▸ What the task requires:
Copy exactly the lines of the material below that run from the one containing "M250,1117H272V1146H249Z" through the one containing "M253,1232L357,1230". Copy no other lines.
### Extracted information ###
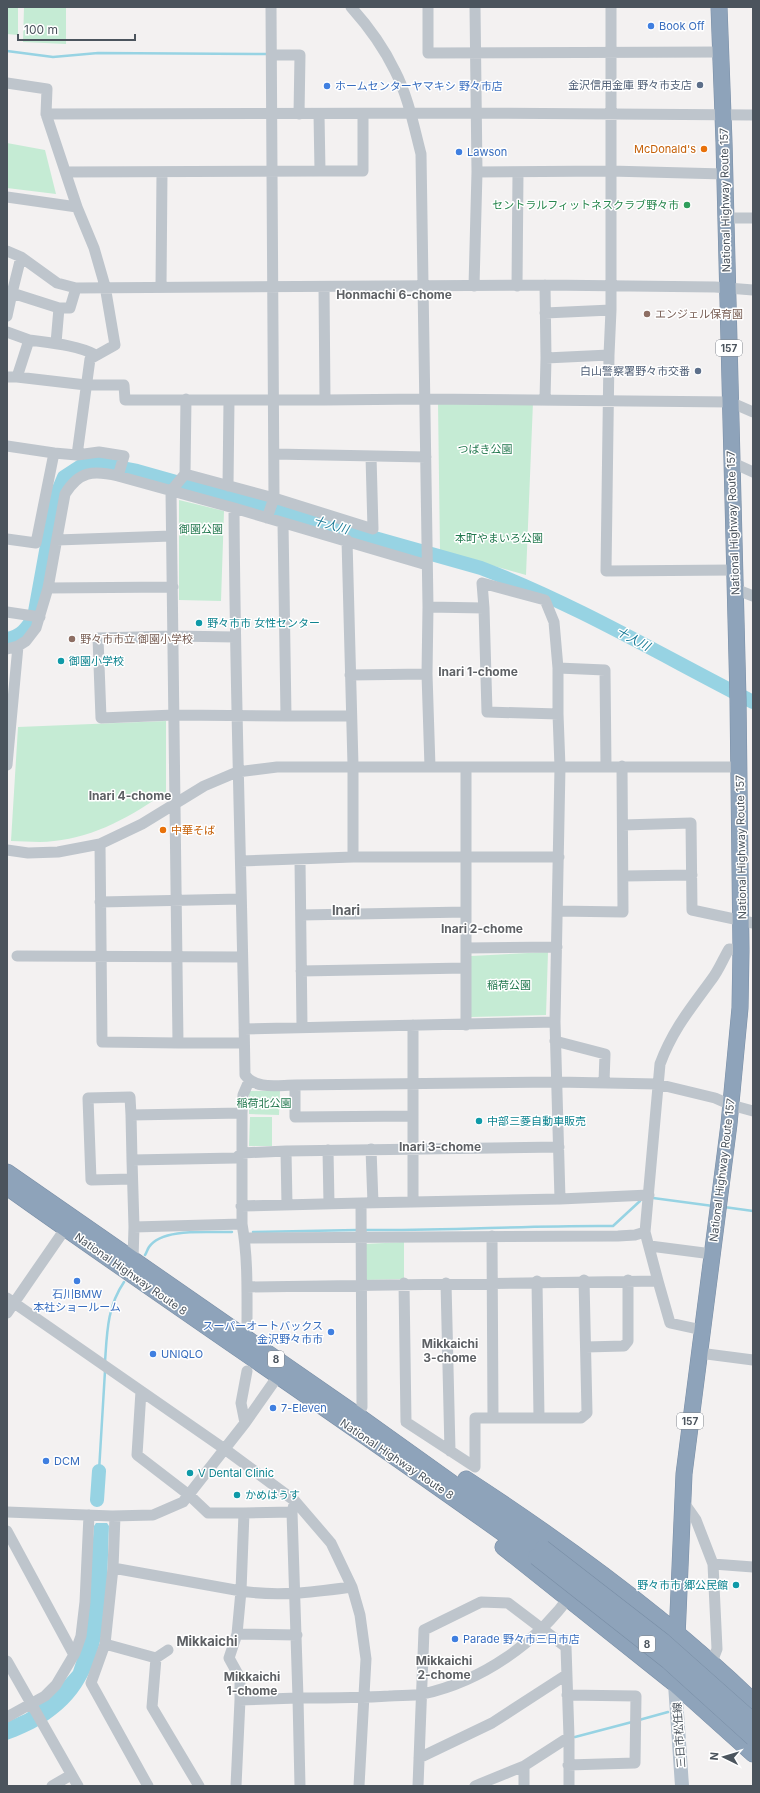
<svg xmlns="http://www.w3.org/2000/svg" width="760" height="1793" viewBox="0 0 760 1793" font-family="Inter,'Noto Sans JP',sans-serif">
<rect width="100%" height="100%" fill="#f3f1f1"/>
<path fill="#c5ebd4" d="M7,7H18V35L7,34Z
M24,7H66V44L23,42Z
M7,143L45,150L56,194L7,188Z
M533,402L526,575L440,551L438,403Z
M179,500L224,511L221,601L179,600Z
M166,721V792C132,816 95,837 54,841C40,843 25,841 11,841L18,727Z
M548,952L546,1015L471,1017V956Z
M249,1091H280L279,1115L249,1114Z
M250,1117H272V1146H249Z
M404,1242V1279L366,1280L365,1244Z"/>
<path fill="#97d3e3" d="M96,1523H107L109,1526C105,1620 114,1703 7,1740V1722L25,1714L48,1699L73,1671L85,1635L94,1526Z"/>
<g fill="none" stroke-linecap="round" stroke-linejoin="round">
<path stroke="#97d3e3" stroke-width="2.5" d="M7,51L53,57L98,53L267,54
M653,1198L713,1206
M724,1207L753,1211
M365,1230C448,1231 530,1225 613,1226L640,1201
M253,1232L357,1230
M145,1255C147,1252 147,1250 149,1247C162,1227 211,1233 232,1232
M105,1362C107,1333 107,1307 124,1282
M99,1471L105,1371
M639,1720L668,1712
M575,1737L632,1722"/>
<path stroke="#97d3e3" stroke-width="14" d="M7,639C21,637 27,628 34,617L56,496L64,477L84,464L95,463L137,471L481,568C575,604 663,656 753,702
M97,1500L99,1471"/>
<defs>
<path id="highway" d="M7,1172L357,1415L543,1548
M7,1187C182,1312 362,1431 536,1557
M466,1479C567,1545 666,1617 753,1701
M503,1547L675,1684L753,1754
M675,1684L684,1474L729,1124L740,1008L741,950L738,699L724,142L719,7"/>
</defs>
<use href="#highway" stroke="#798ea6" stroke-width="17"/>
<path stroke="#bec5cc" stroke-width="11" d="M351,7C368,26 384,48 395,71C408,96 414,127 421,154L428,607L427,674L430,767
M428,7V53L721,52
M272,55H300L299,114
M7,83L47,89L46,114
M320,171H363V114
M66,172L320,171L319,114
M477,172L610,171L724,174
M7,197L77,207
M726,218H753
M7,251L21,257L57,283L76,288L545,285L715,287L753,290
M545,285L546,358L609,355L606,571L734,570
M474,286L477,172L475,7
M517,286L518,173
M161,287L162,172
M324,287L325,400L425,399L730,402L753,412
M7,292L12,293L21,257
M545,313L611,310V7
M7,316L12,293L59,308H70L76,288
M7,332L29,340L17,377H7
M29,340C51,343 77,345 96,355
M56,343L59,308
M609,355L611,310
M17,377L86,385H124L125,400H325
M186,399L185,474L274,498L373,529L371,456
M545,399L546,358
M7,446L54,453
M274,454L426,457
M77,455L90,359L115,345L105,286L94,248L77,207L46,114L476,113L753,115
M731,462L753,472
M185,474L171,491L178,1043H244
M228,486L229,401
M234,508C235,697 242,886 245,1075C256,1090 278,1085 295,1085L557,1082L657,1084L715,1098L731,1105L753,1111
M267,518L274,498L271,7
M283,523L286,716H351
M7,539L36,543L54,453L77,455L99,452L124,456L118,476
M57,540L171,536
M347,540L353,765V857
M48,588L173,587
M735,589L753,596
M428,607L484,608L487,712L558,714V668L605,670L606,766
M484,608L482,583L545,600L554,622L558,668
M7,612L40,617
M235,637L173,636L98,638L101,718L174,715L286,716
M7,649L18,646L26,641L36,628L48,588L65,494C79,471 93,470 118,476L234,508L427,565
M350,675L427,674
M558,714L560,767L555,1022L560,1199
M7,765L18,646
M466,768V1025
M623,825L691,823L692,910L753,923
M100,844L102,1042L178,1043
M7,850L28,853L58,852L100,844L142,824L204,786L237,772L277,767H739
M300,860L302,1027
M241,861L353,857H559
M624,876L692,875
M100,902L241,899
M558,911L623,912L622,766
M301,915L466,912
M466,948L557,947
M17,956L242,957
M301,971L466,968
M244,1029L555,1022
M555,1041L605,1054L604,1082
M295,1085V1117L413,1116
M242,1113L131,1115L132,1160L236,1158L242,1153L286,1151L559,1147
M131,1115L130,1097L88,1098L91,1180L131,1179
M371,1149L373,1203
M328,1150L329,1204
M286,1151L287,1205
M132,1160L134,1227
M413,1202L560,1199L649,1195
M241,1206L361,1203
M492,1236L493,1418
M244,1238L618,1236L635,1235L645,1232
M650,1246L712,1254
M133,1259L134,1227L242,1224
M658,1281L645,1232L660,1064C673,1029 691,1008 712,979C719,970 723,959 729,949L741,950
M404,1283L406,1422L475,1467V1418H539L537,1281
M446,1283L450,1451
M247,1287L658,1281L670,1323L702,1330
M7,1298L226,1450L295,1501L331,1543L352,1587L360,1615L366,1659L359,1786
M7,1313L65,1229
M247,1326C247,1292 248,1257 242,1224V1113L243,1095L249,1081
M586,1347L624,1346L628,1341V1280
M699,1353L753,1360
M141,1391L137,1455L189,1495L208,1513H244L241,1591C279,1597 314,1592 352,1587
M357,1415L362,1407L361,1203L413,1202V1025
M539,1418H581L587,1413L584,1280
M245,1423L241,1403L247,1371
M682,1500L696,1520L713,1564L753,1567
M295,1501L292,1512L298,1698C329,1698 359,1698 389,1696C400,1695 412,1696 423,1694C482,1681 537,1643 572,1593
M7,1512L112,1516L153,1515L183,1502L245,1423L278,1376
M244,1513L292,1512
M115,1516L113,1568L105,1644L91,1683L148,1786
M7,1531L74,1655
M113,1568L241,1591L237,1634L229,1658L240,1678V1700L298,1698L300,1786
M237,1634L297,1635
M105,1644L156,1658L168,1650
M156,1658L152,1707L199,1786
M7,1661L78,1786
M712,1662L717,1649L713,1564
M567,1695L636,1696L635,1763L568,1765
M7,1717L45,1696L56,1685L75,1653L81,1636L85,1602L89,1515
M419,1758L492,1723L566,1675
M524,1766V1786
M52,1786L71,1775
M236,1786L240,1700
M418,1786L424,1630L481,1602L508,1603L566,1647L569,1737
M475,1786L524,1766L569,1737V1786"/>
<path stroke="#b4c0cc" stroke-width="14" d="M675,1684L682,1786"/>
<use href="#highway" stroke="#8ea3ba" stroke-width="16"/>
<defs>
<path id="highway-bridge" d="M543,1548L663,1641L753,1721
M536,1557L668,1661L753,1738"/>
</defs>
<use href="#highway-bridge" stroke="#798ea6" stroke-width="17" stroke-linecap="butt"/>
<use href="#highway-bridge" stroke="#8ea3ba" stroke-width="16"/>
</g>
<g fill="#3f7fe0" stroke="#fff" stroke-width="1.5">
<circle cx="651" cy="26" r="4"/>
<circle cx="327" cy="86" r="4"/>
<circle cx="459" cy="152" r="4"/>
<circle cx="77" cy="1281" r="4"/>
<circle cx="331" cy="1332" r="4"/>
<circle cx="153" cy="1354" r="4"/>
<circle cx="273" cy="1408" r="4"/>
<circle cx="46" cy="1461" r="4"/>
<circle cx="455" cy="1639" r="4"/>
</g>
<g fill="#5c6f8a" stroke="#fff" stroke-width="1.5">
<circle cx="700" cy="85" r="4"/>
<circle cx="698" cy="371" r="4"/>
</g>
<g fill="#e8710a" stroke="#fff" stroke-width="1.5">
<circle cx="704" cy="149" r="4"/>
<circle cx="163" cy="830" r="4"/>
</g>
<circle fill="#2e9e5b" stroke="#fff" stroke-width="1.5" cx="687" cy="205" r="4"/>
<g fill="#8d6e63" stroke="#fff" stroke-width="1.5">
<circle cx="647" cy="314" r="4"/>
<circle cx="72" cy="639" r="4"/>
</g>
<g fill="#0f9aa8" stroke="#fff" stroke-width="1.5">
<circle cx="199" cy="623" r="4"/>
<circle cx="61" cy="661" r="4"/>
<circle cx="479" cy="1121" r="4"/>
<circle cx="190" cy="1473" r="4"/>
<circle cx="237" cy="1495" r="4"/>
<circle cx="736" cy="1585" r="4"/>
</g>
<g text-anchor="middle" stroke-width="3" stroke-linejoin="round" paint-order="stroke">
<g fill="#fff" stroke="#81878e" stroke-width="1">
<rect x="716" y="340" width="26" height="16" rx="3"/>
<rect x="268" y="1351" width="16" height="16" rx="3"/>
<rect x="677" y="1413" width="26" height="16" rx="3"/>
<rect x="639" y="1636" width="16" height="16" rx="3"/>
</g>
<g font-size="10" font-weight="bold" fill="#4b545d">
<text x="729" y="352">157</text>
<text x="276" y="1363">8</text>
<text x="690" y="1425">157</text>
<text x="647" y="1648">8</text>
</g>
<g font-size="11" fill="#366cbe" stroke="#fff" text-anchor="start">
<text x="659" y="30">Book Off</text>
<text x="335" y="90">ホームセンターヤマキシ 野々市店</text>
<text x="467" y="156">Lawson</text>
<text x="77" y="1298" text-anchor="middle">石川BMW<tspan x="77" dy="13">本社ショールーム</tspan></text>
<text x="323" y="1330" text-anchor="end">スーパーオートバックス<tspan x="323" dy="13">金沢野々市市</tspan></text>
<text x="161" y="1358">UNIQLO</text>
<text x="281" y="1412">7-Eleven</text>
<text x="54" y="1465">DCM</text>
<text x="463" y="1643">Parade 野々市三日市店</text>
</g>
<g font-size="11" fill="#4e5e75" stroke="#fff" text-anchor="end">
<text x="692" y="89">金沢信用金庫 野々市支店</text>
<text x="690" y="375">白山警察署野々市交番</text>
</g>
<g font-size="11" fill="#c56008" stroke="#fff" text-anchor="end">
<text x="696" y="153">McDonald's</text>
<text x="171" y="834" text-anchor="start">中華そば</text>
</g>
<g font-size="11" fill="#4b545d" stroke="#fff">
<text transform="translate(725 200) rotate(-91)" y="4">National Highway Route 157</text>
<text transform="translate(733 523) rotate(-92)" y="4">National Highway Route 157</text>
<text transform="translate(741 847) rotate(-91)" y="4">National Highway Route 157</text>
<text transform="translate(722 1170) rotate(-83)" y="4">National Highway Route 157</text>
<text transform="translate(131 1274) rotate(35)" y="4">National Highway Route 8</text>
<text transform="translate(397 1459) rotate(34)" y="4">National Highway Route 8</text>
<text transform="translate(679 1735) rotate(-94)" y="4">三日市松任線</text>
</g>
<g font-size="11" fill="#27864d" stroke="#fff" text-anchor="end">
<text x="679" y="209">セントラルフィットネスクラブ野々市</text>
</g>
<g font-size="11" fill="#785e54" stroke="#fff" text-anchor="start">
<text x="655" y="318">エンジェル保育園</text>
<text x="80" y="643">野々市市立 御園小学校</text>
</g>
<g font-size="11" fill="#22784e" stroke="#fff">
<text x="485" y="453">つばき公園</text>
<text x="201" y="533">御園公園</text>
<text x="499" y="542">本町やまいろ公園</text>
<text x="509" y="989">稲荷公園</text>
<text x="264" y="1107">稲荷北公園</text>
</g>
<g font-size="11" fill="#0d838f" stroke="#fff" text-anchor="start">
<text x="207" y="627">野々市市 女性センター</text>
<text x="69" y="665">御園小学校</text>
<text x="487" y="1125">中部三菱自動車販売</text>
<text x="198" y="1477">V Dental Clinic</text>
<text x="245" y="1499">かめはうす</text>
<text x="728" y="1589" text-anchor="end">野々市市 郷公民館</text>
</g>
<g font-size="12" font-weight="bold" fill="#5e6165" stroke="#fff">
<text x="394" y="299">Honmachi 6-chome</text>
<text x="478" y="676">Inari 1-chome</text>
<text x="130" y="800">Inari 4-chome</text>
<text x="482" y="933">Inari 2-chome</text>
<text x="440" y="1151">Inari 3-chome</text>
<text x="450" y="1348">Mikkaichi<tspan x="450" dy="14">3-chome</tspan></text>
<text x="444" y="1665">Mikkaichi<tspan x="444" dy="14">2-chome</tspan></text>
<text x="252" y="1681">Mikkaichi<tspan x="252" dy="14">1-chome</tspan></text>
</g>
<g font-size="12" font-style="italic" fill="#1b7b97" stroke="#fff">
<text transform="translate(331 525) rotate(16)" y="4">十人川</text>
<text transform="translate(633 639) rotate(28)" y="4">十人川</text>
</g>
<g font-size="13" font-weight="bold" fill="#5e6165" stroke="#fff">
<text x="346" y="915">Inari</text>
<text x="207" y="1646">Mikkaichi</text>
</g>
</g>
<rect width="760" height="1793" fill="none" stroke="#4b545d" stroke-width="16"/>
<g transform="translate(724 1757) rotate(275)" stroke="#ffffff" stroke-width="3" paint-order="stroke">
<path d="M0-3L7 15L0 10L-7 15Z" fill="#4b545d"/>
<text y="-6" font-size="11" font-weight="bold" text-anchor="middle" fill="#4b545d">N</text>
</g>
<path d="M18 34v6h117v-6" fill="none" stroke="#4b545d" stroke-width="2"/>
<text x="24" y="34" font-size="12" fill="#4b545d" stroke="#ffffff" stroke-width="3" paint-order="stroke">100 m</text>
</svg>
###
### Extracted information ###
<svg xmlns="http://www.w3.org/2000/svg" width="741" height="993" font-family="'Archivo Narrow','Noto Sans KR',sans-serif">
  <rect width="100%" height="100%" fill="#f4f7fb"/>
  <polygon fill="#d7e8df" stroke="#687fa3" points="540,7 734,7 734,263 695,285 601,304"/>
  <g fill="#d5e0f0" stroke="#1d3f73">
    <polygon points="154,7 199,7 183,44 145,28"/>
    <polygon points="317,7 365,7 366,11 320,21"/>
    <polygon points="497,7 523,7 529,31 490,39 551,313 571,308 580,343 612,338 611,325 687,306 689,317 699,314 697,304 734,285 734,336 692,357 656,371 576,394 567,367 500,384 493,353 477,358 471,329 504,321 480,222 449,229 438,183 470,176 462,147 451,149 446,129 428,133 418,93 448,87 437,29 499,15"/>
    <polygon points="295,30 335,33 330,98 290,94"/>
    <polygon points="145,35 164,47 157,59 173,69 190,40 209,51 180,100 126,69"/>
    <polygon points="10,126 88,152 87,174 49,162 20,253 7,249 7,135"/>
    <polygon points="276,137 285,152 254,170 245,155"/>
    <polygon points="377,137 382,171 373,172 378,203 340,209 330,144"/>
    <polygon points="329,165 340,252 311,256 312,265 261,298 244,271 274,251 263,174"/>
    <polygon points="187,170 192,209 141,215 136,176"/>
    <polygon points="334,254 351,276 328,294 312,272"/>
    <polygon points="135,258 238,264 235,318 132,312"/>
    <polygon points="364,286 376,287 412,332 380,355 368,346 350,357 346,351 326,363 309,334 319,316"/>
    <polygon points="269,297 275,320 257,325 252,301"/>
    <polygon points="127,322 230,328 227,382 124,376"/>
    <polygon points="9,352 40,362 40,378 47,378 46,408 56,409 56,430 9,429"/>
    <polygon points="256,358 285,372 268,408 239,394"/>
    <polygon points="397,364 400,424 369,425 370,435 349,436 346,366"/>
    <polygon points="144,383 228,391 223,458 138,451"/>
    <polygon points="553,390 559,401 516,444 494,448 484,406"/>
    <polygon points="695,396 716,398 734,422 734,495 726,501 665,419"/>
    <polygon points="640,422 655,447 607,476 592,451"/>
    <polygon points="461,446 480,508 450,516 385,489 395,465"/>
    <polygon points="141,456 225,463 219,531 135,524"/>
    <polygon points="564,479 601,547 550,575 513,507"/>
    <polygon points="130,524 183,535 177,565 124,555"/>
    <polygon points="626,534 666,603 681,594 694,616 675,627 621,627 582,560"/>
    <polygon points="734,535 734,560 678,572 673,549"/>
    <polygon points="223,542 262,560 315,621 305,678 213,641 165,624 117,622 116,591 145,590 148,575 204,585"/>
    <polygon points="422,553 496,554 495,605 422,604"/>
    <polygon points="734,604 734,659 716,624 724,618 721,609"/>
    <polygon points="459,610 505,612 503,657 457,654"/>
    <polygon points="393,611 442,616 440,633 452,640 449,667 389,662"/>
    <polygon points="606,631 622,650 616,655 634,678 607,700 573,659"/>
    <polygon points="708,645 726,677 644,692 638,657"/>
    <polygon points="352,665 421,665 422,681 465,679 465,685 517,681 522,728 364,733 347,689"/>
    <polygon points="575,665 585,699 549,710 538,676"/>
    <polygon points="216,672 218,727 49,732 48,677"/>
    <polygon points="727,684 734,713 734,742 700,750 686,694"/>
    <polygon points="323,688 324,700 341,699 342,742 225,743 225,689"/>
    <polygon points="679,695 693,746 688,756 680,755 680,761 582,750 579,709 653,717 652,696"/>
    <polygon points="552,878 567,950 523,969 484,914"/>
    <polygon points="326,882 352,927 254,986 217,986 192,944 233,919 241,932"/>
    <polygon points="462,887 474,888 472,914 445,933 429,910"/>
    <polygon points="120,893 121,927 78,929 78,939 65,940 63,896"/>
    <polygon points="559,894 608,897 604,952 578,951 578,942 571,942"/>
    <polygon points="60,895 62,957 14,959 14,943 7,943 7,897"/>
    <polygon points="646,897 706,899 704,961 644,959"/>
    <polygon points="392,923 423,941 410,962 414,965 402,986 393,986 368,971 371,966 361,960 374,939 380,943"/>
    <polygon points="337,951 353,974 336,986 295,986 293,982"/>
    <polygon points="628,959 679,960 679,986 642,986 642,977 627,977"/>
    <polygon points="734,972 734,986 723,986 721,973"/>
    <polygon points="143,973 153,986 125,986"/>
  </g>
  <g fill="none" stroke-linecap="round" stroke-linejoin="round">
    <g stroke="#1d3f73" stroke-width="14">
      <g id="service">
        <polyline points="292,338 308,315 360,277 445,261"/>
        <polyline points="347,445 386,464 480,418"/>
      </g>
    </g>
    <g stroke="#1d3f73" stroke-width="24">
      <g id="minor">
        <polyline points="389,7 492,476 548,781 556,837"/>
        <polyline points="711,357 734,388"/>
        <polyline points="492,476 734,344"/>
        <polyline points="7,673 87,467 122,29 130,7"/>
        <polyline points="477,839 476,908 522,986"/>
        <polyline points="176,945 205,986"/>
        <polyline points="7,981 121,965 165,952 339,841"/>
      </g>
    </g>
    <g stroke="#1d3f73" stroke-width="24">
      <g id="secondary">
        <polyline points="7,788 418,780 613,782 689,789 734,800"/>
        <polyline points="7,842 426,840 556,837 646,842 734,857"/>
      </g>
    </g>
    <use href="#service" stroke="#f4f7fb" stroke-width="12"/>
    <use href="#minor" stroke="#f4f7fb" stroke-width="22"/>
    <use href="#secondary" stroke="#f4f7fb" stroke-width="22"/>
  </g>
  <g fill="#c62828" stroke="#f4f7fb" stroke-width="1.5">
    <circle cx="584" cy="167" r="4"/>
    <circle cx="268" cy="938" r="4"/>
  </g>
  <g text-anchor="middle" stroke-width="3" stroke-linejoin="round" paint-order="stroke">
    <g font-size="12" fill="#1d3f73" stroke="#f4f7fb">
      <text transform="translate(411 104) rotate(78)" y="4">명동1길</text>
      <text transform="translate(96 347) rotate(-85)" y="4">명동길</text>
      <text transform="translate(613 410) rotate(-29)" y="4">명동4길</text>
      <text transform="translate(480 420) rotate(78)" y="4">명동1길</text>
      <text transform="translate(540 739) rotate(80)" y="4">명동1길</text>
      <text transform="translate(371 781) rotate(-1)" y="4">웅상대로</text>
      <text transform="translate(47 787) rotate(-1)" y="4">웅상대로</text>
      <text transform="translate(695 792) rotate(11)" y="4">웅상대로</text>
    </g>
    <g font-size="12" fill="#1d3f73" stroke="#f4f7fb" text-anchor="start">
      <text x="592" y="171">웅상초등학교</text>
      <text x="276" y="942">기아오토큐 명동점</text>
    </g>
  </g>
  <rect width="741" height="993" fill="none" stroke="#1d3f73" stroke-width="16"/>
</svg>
###
▸ Task result:
M250,1117H272V1146H249Z
M404,1242V1279L366,1280L365,1244Z"/>
<path fill="#97d3e3" d="M96,1523H107L109,1526C105,1620 114,1703 7,1740V1722L25,1714L48,1699L73,1671L85,1635L94,1526Z"/>
<g fill="none" stroke-linecap="round" stroke-linejoin="round">
<path stroke="#97d3e3" stroke-width="2.5" d="M7,51L53,57L98,53L267,54
M653,1198L713,1206
M724,1207L753,1211
M365,1230C448,1231 530,1225 613,1226L640,1201
M253,1232L357,1230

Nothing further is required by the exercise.